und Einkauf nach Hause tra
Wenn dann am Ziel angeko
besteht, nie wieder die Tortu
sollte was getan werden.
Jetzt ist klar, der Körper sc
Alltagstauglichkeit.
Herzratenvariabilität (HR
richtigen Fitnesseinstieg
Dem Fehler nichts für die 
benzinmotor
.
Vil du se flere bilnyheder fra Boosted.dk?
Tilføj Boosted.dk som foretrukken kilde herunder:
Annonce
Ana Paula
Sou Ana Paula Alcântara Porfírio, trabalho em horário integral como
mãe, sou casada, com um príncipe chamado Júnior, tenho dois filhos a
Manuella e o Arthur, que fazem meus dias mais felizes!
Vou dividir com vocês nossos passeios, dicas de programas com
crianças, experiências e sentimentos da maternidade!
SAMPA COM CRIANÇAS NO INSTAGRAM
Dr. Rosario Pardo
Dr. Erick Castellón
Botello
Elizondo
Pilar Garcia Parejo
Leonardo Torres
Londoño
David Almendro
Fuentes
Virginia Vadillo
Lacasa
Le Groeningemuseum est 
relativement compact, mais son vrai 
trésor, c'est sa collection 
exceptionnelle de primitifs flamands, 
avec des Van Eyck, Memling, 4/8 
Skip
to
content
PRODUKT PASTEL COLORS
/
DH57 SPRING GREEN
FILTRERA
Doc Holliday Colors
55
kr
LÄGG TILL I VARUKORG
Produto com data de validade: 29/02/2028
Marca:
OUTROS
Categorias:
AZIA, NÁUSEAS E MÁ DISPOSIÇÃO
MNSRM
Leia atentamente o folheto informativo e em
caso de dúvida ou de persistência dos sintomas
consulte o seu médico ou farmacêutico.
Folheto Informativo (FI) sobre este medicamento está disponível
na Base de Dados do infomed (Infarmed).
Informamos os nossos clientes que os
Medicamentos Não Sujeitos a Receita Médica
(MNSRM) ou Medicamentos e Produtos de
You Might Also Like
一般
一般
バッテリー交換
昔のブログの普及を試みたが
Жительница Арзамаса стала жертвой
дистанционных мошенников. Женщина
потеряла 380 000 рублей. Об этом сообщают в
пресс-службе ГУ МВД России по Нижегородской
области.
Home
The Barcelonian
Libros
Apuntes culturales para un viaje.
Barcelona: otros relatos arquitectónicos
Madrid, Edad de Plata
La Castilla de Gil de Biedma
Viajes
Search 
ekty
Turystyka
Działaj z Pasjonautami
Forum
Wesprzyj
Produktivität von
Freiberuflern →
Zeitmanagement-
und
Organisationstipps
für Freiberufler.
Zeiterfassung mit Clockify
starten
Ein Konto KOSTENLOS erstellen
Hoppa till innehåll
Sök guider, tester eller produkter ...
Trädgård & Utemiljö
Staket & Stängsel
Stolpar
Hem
──────────
▶ [Task]
Reproduce the data above line for line, with every character unchanged.

▶ [Problem solution]
und Einkauf nach Hause tra
Wenn dann am Ziel angeko
besteht, nie wieder die Tortu
sollte was getan werden.
Jetzt ist klar, der Körper sc
Alltagstauglichkeit.
Herzratenvariabilität (HR
richtigen Fitnesseinstieg
Dem Fehler nichts für die 
benzinmotor
.
Vil du se flere bilnyheder fra Boosted.dk?
Tilføj Boosted.dk som foretrukken kilde herunder:
Annonce
Ana Paula
Sou Ana Paula Alcântara Porfírio, trabalho em horário integral como
mãe, sou casada, com um príncipe chamado Júnior, tenho dois filhos a
Manuella e o Arthur, que fazem meus dias mais felizes!
Vou dividir com vocês nossos passeios, dicas de programas com
crianças, experiências e sentimentos da maternidade!
SAMPA COM CRIANÇAS NO INSTAGRAM
Dr. Rosario Pardo
Dr. Erick Castellón
Botello
Elizondo
Pilar Garcia Parejo
Leonardo Torres
Londoño
David Almendro
Fuentes
Virginia Vadillo
Lacasa
Le Groeningemuseum est 
relativement compact, mais son vrai 
trésor, c'est sa collection 
exceptionnelle de primitifs flamands, 
avec des Van Eyck, Memling, 4/8 
Skip
to
content
PRODUKT PASTEL COLORS
/
DH57 SPRING GREEN
FILTRERA
Doc Holliday Colors
55
kr
LÄGG TILL I VARUKORG
Produto com data de validade: 29/02/2028
Marca:
OUTROS
Categorias:
AZIA, NÁUSEAS E MÁ DISPOSIÇÃO
MNSRM
Leia atentamente o folheto informativo e em
caso de dúvida ou de persistência dos sintomas
consulte o seu médico ou farmacêutico.
Folheto Informativo (FI) sobre este medicamento está disponível
na Base de Dados do infomed (Infarmed).
Informamos os nossos clientes que os
Medicamentos Não Sujeitos a Receita Médica
(MNSRM) ou Medicamentos e Produtos de
You Might Also Like
一般
一般
バッテリー交換
昔のブログの普及を試みたが
Жительница Арзамаса стала жертвой
дистанционных мошенников. Женщина
потеряла 380 000 рублей. Об этом сообщают в
пресс-службе ГУ МВД России по Нижегородской
области.
Home
The Barcelonian
Libros
Apuntes culturales para un viaje.
Barcelona: otros relatos arquitectónicos
Madrid, Edad de Plata
La Castilla de Gil de Biedma
Viajes
Search 
ekty
Turystyka
Działaj z Pasjonautami
Forum
Wesprzyj
Produktivität von
Freiberuflern →
Zeitmanagement-
und
Organisationstipps
für Freiberufler.
Zeiterfassung mit Clockify
starten
Ein Konto KOSTENLOS erstellen
Hoppa till innehåll
Sök guider, tester eller produkter ...
Trädgård & Utemiljö
Staket & Stängsel
Stolpar
Hem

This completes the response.